Low birth weight in newborns can result from cigarette smoking. It’s possible for newborns to be born addicted to a substance that was used during pregnancy, and consuming illegal drugs or misusing prescription medications can result in birth abnormalities. During pregnancy, only take the medications that your doctor has prescribed.
Consume prenatal vitamins
Your body requires more nutrients while you are pregnant in order to support the development of the fetus. You can acquire folic acid, iron, protein, and calcium from prenatal vitamins and supplements that you wouldn’t normally get from your diet.
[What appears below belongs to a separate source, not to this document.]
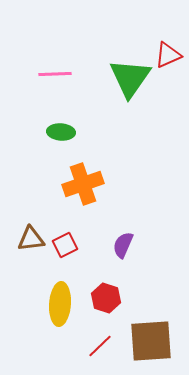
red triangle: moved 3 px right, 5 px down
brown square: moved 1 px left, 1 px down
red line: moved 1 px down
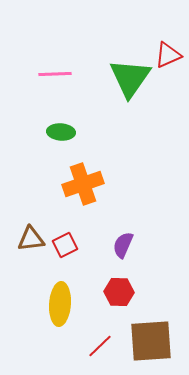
red hexagon: moved 13 px right, 6 px up; rotated 16 degrees counterclockwise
It’s a good idea to start taking a prenatal supplement when you have early signs of pregnancy or better yet, before conception if you’re hoping to get pregnant. If you’re breastfeeding, taking prenatal vitamins after the birth of your child may be beneficial.
Be aware of older maternal age risks
At age 35, your likelihood of having a complicated pregnancy rises. These issues include trouble getting pregnant, miscarriage, and genetic defects in the unborn child. Around the age of 30, fertility starts to fall gradually, and for women 35 and older, it accelerates.
Typical issues that mothers 35 and older may have include:
- Low birth weight
- Premature birth
- Gestational diabetes
- Needing a cesarean delivery
The lowest risk group for pregnancy problems are women in their 20s. If you are pregnant or intend to become pregnant later in life, talk to your doctor about older age pregnancy risks.
- See your doctor regularly when pregnant.
It’s imperative to have regular prenatal consultations to keep an eye on your health and the health of your developing child. Your doctor evaluates your vital signs and tracks the development of the infant at each visit. Your doctor will create a treatment plan if any potential problems are found, such as gestational diabetes or preeclampsia, to ensure that you have the healthiest pregnancy and delivery possible.
From the moment a woman takes a pregnancy test, till she feels the tender warmth of the newborn in her hands, each pregnancy is unique. In certain low-risk pregnancies, issues like gestational diabetes or preeclampsia arise in the middle of the pregnancy, necessitating specific medical care for both the mother and the unborn child. In other situations, women might start their pregnancies at high risk. A high risk pregnancy can be caused by a number of circumstances. These include advanced age and specific medical disorders. You could require more care before, during, and after giving birth if you are pregnant and at high risk. Make sure to receive complete prenatal care. To lower the risk of pregnancy issues, keep in regular contact with your healthcare practitioner.